I have an SVT Pro 4 on my bench with channel A gone. (10 shorted Mosfets!)
I managed to get them out using my iron, and a rat shack solder sucker without lifting any traces. But It's time to get up to par with my equipment. Maybe I will drop that much money for one. I'm sure it will save me from a lot of grief. Not to mention the obscenities that spew from my mouth as I strip wire to replace the pad that got lifted
|5/13/2004 11:38 PM|
SOme tips, Stan. I have a good desolder station, but sometimes I reach for the hand sucker. I have a no name metal sucker, cock it and push the button. It works. The red rubber bulbs are useless in my opinion.
When clearing solder it is sometimes better to add solder first - kinda like wetting a sponge makes it pick up better. The frresh solder helps get all the old solder melting by conducting heat better. Plus it fills the gaps.
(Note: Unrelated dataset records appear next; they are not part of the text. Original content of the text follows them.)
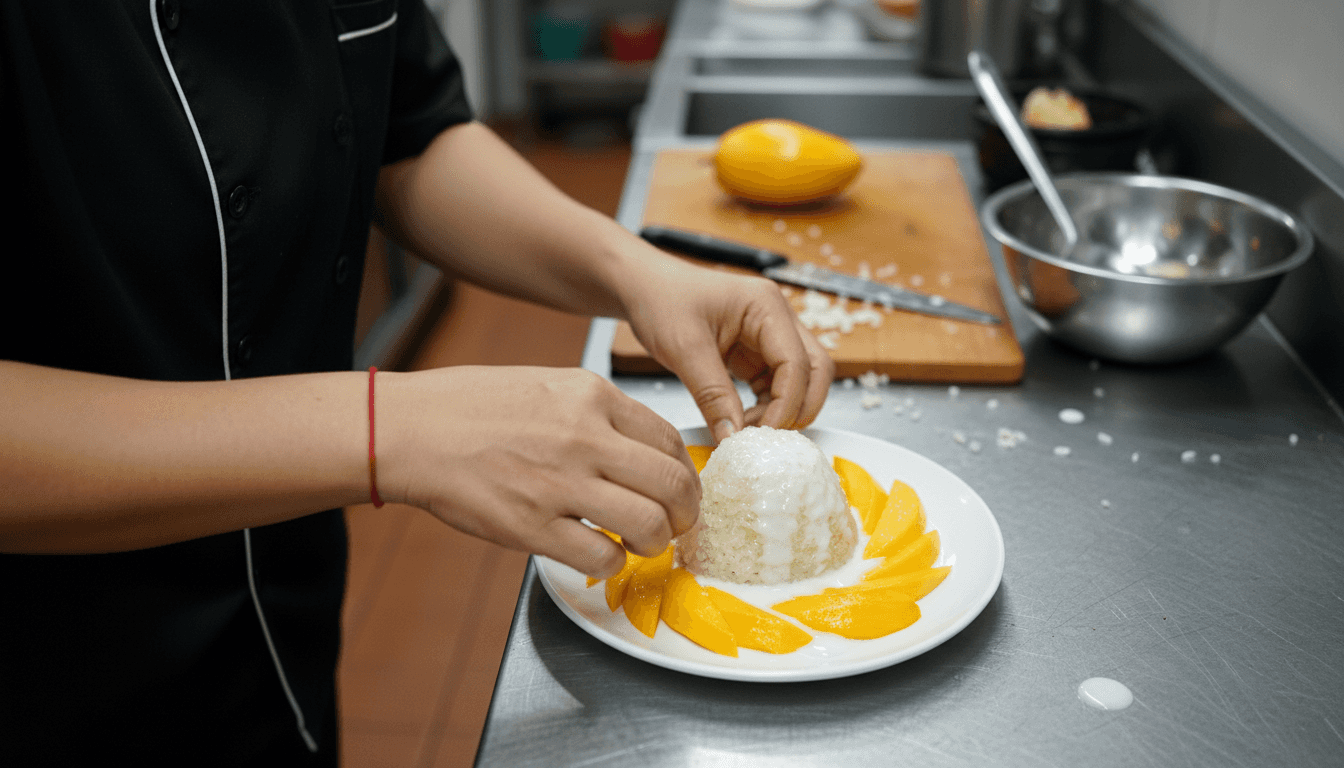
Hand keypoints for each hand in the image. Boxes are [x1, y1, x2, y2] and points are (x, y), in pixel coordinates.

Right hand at [376, 366, 699, 577]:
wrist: (412, 430)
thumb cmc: (472, 406)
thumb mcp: (549, 384)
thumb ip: (597, 413)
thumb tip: (641, 450)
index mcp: (592, 396)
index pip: (670, 440)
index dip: (686, 473)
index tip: (679, 489)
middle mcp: (584, 436)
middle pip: (673, 484)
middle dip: (686, 513)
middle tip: (677, 524)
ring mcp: (560, 483)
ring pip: (648, 524)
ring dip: (654, 542)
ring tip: (640, 543)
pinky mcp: (532, 525)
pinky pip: (601, 556)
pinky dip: (612, 562)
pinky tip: (600, 554)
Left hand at [622, 256, 834, 443]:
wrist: (642, 288)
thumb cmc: (661, 300)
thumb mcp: (683, 349)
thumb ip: (712, 394)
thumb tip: (733, 437)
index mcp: (766, 306)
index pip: (797, 362)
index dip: (787, 404)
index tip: (762, 435)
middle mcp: (777, 318)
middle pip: (816, 371)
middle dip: (799, 408)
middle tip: (768, 438)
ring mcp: (770, 336)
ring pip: (801, 381)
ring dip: (783, 410)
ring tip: (747, 431)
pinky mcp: (757, 353)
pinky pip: (776, 386)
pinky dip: (767, 408)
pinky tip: (742, 422)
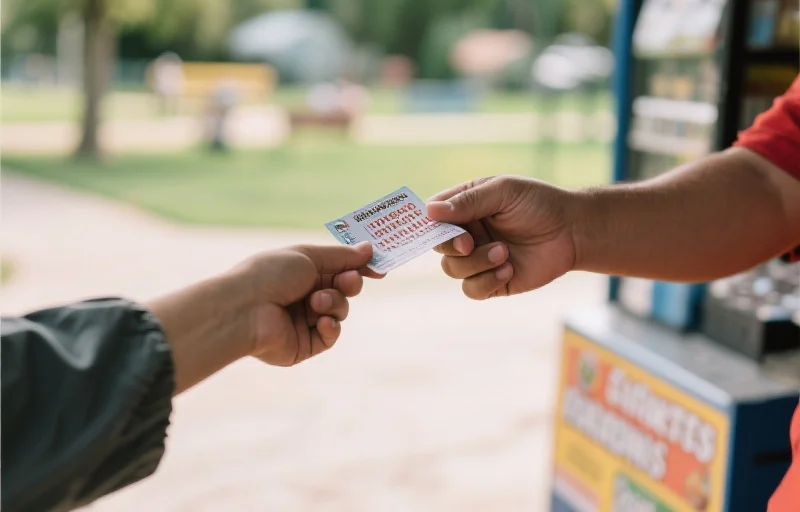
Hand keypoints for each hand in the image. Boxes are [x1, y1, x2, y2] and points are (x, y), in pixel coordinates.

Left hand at [150, 242, 373, 393]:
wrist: (245, 309)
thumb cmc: (270, 275)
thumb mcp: (309, 256)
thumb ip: (342, 256)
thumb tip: (370, 249)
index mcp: (301, 272)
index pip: (337, 269)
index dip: (357, 268)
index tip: (377, 268)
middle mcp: (303, 296)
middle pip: (343, 289)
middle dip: (349, 284)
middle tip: (347, 281)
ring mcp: (304, 321)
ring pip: (340, 311)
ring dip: (335, 303)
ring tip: (316, 301)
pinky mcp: (304, 345)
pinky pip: (331, 335)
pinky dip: (331, 327)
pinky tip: (320, 321)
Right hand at [427, 176, 576, 299]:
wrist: (572, 231)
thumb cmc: (539, 204)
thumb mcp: (503, 192)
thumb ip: (468, 202)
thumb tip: (429, 211)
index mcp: (465, 207)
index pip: (433, 216)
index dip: (430, 223)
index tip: (439, 225)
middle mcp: (467, 233)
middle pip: (438, 246)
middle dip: (451, 246)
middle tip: (470, 243)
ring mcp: (478, 259)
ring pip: (452, 269)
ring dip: (476, 263)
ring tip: (504, 253)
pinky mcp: (492, 281)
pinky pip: (472, 289)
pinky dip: (486, 281)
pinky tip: (508, 269)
SOmetimes when removing parts with legs like those FETs, it is easier, or at least more effective, to clip the legs off the body of the part and toss it. Then grip each leg with needle nose and heat the joint and pull out the leg and then suck the solder from the now leg-free hole.
Before I got my desolder station, I used to change out DIP ICs that way: clip off the legs, extract them, then clean the holes.
SOmetimes pads come up, but usually it is because we pull out the old part while it is not fully free of the solderwork. WHen the solder is not flowing frreely, we wind up keeping heat on the joint longer and the pad glue fails.
|5/18/2004 5:40 AM|
|5/19/2004 6:54 AM|
||one more tip...|
Thought I'd ad one more tip to Enzo's solder sucker tutorial ...
When using a solder braid, dowse it with some thinned out flux. The solder flows to the braid like water to a sponge.
|5/22/2004 6:50 PM|
The braid I use is (supposed to be) dipped in flux when made. The problem is when it gets old and dries out. Also when I clip it off I leave a bit of the solder at the end. This seems to get it going quicker.
I find it works great for things like cleaning off parts or traces etc. Also makes a nice flexi-jumper for broken traces etc. as you can get it in different widths.